Crown Resorts’ Chairman, Mr Robert Rankin, added: “We are pleased to announce that the Board has endorsed a number of initiatives designed to maximise shareholder value and ensure a more efficient ownership structure for the group’s assets.” “The Board has for some time been looking to address what we believe to be a material undervaluation by the market of Crown Resorts’ assets, due to a traditional consolidated (or amalgamated) structure. In particular, we believe that Crown Resorts’ extremely high quality Australian resorts are not being fully valued and the Crown Resorts share price has been highly correlated to the performance of its investment in Macau.”

“The proposed demerger reflects the different nature of Crown Resorts’ controlled Australian operating assets from its international investments. It will provide investors with greater investment choice and transparency on the underlying quality of all of Crown Resorts’ assets,” he added.

“Following the proposed demerger, investors will have the opportunity to invest in Crown Resorts which will own and operate Australia’s pre-eminent integrated resorts, with exciting developments such as Crown Sydney. Investors will also have the opportunity to invest in a separate company which will own a number of Crown Resorts’ international investments and provide exposure to the major gaming markets of Macau, Las Vegas and the UK.”

“Crown Resorts has achieved cash returns equivalent to double the total cash it has invested in Melco Crown Entertainment (MCE) and still holds a 27.4 per cent interest in MCE valued at approximately A$2.7bn. Crown Resorts continues to have great faith in the long-term development of the Macau market. Macau remains the world’s most important and exciting gaming market over the longer term.” “Crown Resorts’ revised dividend policy is expected to provide increased cash returns to our shareholders and reflects the strong earnings and cash flow generating capacity of Crown Resorts’ business and the company’s conservative balance sheet gearing following the sale of part of its MCE shareholding.”
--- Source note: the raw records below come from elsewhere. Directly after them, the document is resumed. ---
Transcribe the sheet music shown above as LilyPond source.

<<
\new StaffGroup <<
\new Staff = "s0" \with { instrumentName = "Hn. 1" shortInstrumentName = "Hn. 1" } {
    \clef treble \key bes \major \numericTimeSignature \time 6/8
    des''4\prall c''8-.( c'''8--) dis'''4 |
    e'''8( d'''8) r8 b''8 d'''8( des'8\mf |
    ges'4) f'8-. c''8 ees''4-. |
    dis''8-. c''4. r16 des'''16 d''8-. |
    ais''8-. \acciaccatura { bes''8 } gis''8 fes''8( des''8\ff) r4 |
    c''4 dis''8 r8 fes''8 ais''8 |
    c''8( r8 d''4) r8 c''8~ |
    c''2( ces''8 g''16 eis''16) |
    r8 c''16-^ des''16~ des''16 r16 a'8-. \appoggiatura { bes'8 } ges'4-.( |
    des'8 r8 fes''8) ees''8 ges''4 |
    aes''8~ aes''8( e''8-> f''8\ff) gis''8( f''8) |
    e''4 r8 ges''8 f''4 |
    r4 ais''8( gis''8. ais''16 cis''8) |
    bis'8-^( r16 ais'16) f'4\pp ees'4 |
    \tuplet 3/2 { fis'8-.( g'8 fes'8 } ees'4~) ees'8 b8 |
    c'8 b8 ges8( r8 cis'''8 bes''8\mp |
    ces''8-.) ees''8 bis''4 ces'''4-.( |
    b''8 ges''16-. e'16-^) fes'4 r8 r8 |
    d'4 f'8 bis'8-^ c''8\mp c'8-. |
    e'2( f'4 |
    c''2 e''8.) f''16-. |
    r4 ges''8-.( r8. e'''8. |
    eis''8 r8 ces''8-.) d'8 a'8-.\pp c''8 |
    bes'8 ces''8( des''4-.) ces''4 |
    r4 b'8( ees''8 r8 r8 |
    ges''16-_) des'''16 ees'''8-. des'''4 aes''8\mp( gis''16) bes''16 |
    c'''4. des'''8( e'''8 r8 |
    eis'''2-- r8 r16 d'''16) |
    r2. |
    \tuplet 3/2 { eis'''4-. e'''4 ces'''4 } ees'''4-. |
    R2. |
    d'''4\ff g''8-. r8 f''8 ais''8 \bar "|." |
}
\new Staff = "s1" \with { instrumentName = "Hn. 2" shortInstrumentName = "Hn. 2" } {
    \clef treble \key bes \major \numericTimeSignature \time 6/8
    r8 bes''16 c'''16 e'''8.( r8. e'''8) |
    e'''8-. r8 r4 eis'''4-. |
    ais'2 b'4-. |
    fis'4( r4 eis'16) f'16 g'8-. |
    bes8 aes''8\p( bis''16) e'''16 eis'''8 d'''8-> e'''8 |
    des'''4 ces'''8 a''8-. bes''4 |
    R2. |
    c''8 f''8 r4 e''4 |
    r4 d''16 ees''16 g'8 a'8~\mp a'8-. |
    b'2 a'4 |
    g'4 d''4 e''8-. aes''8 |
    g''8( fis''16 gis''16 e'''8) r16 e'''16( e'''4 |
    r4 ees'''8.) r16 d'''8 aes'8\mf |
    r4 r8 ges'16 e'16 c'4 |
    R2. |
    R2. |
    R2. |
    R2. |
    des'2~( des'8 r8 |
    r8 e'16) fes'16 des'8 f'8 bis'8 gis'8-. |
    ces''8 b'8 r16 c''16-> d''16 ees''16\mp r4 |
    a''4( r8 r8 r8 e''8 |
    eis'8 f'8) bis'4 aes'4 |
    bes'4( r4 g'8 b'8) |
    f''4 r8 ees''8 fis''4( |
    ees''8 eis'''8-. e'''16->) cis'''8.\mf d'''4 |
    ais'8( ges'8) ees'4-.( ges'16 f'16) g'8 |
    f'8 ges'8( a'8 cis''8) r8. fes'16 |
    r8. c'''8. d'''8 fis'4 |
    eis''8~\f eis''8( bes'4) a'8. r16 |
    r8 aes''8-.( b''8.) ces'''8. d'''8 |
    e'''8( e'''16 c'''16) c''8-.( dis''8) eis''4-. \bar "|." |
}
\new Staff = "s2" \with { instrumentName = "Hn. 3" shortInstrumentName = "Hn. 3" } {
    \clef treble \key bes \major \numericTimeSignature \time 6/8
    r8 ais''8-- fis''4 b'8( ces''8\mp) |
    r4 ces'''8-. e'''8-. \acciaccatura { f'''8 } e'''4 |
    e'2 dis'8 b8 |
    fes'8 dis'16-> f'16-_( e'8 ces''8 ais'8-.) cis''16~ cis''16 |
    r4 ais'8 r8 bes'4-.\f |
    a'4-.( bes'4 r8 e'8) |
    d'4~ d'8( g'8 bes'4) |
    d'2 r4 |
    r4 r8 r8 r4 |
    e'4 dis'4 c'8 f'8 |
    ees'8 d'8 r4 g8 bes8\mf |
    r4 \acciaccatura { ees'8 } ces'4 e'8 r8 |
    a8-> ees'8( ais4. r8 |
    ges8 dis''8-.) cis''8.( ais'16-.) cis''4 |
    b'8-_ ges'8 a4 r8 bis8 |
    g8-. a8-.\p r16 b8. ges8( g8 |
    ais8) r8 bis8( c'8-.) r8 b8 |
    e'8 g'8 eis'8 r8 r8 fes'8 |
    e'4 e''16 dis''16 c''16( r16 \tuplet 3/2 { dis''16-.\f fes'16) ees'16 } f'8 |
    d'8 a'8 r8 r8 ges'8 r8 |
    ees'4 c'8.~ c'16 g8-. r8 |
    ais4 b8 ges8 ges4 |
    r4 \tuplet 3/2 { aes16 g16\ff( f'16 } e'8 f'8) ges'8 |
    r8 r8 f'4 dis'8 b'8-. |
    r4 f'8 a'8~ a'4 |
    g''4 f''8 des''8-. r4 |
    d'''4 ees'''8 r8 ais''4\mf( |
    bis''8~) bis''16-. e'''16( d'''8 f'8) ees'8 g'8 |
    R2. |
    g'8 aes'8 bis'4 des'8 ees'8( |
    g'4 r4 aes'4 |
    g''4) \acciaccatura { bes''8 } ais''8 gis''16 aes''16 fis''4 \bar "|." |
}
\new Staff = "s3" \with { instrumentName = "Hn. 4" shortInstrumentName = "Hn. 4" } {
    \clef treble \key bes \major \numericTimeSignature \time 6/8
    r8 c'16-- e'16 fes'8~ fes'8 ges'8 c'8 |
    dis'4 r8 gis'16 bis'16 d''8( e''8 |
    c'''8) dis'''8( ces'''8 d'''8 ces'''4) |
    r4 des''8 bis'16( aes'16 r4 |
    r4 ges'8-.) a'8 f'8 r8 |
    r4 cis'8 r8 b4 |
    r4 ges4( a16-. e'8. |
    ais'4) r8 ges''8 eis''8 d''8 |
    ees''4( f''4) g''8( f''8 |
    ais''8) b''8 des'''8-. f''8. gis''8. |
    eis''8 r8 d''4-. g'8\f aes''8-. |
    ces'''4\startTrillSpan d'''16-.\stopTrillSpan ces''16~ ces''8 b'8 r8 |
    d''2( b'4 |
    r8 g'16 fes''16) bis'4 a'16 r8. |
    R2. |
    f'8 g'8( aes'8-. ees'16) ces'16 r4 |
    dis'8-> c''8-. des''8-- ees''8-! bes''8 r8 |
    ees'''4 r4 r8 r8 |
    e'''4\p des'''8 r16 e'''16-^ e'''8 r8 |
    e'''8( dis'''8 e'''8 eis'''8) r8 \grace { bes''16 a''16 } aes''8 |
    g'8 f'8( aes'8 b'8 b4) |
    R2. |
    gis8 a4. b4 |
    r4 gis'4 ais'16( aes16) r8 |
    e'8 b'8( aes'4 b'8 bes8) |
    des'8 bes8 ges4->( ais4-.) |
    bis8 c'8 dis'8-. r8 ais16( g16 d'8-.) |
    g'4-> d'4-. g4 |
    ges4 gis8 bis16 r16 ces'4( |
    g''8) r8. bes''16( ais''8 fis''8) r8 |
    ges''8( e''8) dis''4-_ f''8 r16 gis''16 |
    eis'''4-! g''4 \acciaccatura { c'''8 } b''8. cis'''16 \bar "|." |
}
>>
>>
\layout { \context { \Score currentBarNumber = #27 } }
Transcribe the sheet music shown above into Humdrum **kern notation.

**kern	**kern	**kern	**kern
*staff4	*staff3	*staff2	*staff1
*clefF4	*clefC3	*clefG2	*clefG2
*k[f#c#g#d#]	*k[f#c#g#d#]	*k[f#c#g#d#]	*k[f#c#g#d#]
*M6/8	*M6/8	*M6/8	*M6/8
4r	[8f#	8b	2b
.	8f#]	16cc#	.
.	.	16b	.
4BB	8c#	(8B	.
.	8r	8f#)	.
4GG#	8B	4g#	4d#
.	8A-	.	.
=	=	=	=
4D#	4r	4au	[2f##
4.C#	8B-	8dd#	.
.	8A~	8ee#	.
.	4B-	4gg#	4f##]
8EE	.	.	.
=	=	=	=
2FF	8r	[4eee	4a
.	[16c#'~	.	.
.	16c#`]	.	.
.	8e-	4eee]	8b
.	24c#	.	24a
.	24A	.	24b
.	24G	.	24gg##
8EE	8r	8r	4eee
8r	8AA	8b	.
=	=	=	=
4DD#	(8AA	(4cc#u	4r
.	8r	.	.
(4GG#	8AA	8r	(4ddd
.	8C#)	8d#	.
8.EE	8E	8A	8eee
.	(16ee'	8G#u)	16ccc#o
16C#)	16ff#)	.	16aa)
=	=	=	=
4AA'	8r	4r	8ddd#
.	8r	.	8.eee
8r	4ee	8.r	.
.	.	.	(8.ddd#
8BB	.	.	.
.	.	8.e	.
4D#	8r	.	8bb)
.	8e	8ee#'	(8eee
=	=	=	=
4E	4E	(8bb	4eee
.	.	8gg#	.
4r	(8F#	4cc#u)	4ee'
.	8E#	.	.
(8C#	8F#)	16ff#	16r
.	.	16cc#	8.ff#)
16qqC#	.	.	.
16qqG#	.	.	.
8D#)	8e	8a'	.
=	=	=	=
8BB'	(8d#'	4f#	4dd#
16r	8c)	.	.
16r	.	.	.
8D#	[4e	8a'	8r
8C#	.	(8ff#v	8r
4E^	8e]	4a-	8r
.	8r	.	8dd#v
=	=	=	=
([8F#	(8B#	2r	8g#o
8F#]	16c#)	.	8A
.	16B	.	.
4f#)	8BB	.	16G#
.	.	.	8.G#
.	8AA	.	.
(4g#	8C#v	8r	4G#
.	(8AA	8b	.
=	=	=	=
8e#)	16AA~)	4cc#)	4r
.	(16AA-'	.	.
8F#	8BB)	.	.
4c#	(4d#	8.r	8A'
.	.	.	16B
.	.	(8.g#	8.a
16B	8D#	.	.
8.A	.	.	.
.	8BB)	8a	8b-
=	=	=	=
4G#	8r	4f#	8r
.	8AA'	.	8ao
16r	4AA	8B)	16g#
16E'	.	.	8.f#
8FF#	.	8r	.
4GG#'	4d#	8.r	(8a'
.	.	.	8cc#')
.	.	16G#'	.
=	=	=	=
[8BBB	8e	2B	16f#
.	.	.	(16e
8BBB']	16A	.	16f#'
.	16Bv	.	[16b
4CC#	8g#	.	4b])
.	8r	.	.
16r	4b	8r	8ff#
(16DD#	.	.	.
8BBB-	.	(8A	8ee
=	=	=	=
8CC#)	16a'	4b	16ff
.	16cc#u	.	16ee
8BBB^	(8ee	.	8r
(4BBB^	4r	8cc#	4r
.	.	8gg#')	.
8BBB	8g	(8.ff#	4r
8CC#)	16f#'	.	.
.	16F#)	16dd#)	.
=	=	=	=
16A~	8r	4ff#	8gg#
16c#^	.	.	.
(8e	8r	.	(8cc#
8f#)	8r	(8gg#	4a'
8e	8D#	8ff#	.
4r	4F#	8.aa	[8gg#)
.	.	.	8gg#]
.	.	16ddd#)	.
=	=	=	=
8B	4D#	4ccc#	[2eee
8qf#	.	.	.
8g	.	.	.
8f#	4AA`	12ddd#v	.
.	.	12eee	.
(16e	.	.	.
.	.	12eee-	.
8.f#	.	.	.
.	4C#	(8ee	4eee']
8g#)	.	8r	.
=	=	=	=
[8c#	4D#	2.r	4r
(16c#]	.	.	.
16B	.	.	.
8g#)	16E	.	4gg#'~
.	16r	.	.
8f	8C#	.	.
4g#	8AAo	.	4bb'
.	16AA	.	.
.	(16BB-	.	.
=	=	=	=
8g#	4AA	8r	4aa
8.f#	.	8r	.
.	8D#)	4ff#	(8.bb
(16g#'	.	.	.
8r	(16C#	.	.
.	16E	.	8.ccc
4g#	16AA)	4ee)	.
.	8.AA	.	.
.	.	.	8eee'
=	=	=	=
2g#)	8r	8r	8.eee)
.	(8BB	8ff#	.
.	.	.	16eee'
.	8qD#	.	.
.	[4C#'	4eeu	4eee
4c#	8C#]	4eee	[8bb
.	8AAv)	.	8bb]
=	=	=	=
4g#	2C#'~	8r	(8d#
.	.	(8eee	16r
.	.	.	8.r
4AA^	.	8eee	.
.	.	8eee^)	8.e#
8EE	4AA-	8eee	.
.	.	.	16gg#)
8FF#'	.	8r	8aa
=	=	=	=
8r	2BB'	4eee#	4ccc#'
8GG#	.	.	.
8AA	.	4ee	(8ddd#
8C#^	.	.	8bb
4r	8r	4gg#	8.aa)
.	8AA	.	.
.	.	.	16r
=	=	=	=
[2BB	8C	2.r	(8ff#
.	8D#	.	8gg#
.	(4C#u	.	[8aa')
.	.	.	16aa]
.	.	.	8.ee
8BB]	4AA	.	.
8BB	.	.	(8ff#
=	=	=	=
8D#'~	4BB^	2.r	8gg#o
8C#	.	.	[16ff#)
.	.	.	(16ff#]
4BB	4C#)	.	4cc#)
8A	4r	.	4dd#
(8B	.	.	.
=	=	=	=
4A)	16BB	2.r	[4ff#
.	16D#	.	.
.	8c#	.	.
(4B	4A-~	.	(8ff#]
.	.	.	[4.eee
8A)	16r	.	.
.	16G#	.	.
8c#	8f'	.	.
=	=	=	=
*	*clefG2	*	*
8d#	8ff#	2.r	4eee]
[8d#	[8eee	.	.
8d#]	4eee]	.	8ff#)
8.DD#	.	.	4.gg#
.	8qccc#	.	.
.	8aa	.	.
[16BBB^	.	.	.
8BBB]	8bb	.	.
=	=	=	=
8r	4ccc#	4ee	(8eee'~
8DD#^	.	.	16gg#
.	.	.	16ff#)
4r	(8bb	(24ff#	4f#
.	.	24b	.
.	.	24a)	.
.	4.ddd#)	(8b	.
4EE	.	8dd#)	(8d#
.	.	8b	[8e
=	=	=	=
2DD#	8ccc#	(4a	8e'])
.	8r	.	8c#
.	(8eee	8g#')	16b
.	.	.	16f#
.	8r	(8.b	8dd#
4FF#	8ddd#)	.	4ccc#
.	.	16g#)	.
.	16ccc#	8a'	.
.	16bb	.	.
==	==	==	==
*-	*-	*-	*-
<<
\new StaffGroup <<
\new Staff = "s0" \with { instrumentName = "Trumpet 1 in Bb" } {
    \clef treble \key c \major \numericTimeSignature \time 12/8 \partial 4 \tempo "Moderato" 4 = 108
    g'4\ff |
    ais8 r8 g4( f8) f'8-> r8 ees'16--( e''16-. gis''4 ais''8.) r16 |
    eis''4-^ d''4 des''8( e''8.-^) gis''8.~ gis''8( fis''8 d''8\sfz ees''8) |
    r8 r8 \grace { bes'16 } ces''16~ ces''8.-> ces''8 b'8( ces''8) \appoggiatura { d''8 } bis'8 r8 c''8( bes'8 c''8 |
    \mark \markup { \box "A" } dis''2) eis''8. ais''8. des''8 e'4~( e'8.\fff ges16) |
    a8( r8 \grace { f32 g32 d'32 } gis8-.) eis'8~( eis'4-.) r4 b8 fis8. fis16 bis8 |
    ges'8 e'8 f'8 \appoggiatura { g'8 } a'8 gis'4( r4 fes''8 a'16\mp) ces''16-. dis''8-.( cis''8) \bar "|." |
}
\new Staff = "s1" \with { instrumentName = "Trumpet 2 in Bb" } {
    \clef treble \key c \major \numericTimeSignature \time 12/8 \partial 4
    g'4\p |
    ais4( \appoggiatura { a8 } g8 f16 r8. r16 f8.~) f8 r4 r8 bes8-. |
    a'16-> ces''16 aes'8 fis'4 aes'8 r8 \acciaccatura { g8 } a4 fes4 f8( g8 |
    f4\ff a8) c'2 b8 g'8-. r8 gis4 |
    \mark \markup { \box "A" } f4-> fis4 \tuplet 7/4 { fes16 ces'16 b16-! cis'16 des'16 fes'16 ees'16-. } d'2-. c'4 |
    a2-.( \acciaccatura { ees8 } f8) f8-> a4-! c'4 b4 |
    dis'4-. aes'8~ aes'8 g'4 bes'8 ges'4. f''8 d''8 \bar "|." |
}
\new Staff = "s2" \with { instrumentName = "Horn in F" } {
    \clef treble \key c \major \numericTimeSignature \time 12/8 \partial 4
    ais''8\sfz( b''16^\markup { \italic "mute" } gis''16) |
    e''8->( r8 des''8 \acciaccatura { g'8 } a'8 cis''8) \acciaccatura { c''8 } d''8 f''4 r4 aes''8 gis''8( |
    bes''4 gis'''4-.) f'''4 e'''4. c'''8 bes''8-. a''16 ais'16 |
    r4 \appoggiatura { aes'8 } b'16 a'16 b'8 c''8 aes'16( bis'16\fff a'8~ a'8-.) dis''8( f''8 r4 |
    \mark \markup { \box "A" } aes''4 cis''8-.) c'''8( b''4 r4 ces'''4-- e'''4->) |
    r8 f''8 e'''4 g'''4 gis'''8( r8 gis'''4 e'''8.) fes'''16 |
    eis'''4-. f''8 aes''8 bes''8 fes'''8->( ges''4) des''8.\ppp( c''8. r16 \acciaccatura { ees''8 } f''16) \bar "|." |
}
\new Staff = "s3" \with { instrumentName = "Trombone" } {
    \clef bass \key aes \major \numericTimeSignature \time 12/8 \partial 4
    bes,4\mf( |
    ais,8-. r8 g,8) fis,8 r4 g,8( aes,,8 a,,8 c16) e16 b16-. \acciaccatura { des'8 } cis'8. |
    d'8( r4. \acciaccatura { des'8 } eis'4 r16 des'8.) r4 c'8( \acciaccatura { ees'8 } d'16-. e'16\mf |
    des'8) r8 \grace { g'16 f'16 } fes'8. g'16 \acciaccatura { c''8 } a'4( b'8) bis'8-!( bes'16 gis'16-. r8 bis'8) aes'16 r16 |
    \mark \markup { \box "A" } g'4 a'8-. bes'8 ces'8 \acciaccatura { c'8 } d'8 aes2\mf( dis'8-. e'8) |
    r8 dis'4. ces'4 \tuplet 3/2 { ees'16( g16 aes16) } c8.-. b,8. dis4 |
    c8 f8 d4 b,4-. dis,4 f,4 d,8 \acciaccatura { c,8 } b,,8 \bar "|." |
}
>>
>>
He added: “An IPO of a property trust which owns most of Crown Resorts’ Australian hotels would provide an opportunity to realise significant value for our shareholders whilst maintaining a majority interest in key assets within our Australian business.”

Expected benefits of the demerger include providing shareholders and new investors with greater investment choice and the ability to tailor their investment towards their preferred company – increased transparency of the assets and operations of the two entities – the ability to implement optimal capital structures and dividend policies which reflect the differences in the underlying assets of each company – the potential for an increase in shareholder value.
Following the demerger, each company will have its own Board of Directors and management team. Robert Rankin will be Chairman of both companies. The Board of Crown Resorts will remain unchanged.

Rowen Craigie will remain the Chief Executive Officer and Managing Director of Crown Resorts. The Board of InternationalCo will include some of the existing Crown Resorts non-executive directors as well as some new independent directors. The management of InternationalCo is expected to consist of a small executive team supported by services and branding agreements with Crown Resorts.